Tasks to complete ::
1. Using the GraphDB post, answer these:
(a) Who showed that a picture is worth 500 billion words?
(b) What does the GraphDB post say it will transform your tabular data into?
(c) Besides information about each movie, what does the demo table include?
2. Can you carry the GraphDB post on from its last sentence?

··· Passage provided

Data Visualization with GraphDB: How to Turn Your Tabular Data Into a Telling Visual

With data visualization, many complex structures and relationships have the potential to become an easy-to-grasp message that speaks to a wider audience, helping them understand data and the nature of the connections they exist in.

It is just like a few years ago when Jean-Baptiste Michel and Erez Lieberman Aiden showed us that a picture is not worth a thousand words but rather 500 billion words (see: What we learned from 5 million books).

In this blog post, in a few easy steps, we will transform your tabular data into Linked Data and we will visualize the connections. This way we will find out how the pieces of your data relate to each other and what is the nature of these relationships.

Movie Stars, the Universe and All the Rest

For the demo, we will use a simple table with data about movies – a cvs file with information about each movie, the actors starring in it and its director.

······
··· Record excerpts

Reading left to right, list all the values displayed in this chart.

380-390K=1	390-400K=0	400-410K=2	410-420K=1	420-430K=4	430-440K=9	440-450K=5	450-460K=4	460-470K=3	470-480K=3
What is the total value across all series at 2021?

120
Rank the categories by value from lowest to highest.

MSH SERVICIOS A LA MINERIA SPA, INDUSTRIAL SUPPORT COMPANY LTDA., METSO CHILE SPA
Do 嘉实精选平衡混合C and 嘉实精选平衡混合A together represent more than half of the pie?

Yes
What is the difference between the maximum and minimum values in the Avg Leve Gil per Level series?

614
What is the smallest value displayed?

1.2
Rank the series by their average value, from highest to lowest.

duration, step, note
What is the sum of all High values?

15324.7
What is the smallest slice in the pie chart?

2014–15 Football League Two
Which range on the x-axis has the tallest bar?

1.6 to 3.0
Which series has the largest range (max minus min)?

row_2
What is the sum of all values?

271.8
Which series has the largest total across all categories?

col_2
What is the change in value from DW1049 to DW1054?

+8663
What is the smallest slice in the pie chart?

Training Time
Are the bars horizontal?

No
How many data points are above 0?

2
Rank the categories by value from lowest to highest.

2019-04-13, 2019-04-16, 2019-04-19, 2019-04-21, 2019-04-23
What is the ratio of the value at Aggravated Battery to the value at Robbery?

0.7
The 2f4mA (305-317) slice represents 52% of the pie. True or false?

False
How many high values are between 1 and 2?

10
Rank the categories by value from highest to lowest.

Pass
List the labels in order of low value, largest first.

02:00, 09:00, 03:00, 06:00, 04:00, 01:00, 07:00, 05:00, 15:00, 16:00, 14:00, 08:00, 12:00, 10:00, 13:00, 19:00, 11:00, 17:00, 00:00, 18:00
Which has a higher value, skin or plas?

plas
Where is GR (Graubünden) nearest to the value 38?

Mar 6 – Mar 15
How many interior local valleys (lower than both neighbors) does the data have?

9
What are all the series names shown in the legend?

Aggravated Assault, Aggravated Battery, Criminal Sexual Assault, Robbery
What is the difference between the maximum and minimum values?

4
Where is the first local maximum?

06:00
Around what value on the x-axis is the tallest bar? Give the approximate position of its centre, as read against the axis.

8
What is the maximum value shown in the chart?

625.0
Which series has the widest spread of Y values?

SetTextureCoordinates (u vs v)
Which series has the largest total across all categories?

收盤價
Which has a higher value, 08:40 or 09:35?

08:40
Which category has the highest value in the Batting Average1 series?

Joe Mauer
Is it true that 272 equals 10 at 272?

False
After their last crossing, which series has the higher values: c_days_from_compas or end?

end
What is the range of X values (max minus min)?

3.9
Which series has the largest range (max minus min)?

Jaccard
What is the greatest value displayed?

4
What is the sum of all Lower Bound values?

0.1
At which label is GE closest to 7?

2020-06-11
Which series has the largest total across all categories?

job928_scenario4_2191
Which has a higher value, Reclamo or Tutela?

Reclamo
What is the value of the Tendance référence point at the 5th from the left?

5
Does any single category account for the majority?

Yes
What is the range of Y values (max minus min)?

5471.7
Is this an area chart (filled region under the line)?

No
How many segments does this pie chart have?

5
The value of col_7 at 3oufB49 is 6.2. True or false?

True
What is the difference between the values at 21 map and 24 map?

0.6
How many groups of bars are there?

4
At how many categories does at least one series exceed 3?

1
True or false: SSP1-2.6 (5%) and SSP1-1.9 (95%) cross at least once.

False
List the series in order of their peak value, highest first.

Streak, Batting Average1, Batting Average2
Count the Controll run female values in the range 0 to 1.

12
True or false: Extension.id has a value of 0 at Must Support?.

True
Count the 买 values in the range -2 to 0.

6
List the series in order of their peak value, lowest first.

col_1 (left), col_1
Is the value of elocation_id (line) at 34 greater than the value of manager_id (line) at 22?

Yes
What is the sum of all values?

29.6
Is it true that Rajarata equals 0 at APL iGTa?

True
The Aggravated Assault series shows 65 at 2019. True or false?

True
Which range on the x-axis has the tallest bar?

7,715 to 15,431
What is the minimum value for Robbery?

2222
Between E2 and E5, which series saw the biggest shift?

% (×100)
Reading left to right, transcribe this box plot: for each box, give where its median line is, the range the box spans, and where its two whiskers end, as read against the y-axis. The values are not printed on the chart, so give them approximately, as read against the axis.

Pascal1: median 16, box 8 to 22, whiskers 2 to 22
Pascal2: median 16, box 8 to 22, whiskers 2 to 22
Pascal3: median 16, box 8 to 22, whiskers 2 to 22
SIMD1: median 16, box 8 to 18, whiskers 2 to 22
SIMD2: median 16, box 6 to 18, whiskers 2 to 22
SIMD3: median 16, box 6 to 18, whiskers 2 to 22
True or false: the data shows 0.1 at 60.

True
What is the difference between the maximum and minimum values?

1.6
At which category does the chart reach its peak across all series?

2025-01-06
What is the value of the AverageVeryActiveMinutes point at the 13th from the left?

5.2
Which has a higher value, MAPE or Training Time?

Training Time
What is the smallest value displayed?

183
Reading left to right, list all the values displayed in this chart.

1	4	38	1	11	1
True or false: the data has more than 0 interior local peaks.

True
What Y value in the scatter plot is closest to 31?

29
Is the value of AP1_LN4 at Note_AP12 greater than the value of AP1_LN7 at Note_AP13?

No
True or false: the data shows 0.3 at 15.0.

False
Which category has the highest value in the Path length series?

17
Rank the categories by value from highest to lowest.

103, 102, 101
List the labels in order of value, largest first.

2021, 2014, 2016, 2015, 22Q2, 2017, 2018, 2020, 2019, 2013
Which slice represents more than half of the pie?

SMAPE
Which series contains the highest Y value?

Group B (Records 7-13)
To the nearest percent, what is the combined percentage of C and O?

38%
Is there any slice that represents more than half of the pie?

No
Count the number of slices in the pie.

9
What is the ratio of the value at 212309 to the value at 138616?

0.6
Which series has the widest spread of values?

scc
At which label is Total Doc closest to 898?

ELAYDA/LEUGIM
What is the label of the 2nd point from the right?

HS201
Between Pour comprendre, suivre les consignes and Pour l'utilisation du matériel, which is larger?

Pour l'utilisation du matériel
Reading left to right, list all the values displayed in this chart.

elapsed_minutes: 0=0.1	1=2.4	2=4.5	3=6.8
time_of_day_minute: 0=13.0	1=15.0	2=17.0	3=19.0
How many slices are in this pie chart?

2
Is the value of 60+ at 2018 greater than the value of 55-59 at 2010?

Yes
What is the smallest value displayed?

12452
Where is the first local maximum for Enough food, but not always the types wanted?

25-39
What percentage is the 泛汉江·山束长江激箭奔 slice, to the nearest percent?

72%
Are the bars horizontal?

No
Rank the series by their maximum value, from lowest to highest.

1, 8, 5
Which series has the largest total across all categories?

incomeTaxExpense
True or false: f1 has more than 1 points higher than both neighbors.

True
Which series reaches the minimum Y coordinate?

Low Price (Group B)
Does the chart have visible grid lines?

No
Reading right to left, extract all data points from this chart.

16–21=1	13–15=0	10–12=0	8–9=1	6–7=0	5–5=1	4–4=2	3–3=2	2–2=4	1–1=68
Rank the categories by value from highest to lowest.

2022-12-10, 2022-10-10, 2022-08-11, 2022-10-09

······

Exercise answers ::
1.
(a) Jean-Baptiste Michel and Erez Lieberman Aiden.
(b) Linked Data.
(c) The actors starring in each movie and its director.

2.
Using GraphDB’s powerful feature OntoRefine, we will convert this csv data into a graph. Once converted into RDF, the tabular data about the movies, actors, directors and the relationships between them will be easier to navigate and explore. It is visual graph exploration that will help us delve quickly into the data as it is.

If you are not familiar with our OntoRefine feature, OntoRefine enables you to transform legacy tabular data to RDF and directly load it in your GraphDB repository, using simple SPARQL queries and a SPARQL virtual endpoint.

Now, let’s do the magic step by step.

Step 1: Import Your Tabular Data

First, you need to create a new repository “movies”: Setup -> Repositories -> Create new repository.

Next, you need to put data inside. To do that, go to Import -> Tabular (OntoRefine) -> Create project and upload the csv file. movie_metadata_small.csv

Click Next to load the data into OntoRefine and then Create Project.

OntoRefine uses the first column to assign row identifiers. Since the first column is country, its values are not suitable for identifiers. We solve this by moving the title column to the front, and in this way OntoRefine will use it to generate row ids. Go to movie_title column -> Edit column -> Move column to the beginning.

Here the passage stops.